> The input:
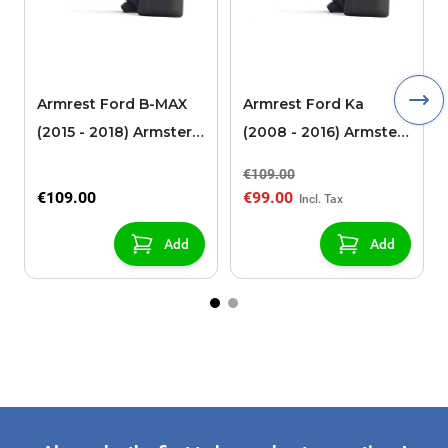
Armrest Ford B-MAX
Armrest Ford Ka
(2015 - 2018) Armster 2
(2008 - 2016) Armster
black (for models with
2 black
€109.00
sliding roof center
€109.00
€99.00
console)
Add
Add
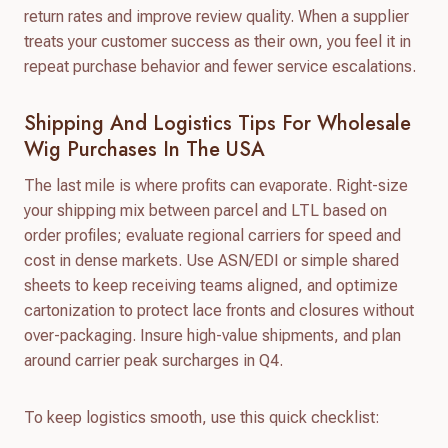
return rates and improve review quality. When a supplier
treats your customer success as their own, you feel it in
repeat purchase behavior and fewer service escalations.
Shipping And Logistics Tips For Wholesale
Wig Purchases In The USA
The last mile is where profits can evaporate. Right-size
your shipping mix between parcel and LTL based on
order profiles; evaluate regional carriers for speed and
cost in dense markets. Use ASN/EDI or simple shared
sheets to keep receiving teams aligned, and optimize
cartonization to protect lace fronts and closures without
over-packaging. Insure high-value shipments, and plan
around carrier peak surcharges in Q4.
To keep logistics smooth, use this quick checklist:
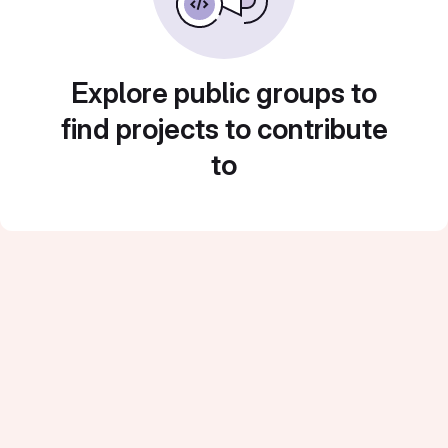
Explore public groups to
find projects to contribute
to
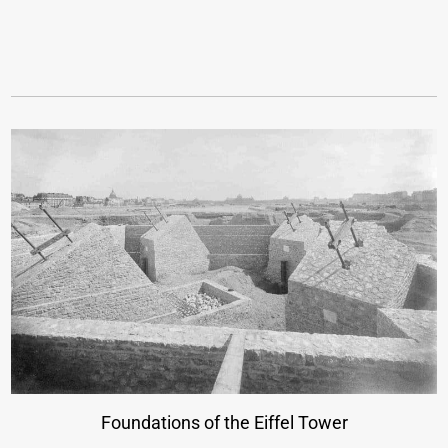
Foundations of the Eiffel Tower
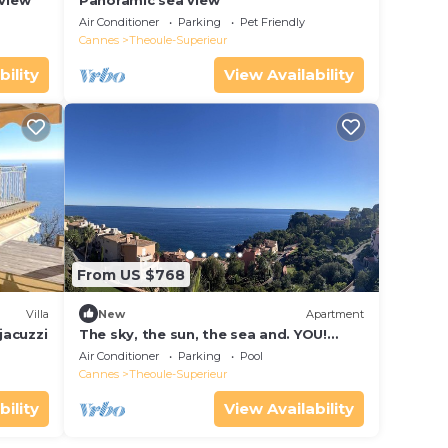
 view
Panoramic sea view
Air Conditioner
Parking
Pet Friendly
Cannes
Theoule-Superieur
bility
View Availability
From US $768
Villa
New
Apartment
jacuzzi
The sky, the sun, the sea and. YOU!
Apartment in a private residence by the
Air Conditioner
Parking
Pool
sea
Cannes
Theoule-Superieur
bility
View Availability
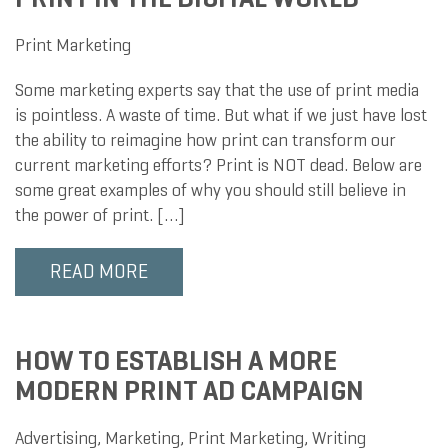
Print Marketing
Some marketing experts say that the use of print media
is pointless. A waste of time. But what if we just have lost
the ability to reimagine how print can transform our
current marketing efforts? Print is NOT dead. Below are
some great examples of why you should still believe in
the power of print. […]
READ MORE
HOW TO ESTABLISH A MORE
MODERN PRINT AD CAMPAIGN
Advertising
,
Marketing
,
Print Marketing
,
Writing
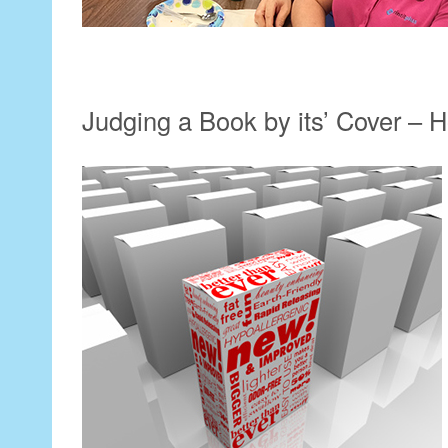
Judging a Book by its’ Cover –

> Required action: Reproduce exactly the line containing "current marketing efforts?" and every line after it in the material above, up to and including the last. Exclude all pictures.

> Solved problem:
current marketing efforts? Print is NOT dead. Below are
some great examples of why you should still believe in
the power of print. […]
READ MORE
HOW TO ESTABLISH A MORE
MODERN PRINT AD CAMPAIGN
Advertising
,
Marketing
,
Print Marketing
,
Writing
Judging a Book by its’ Cover –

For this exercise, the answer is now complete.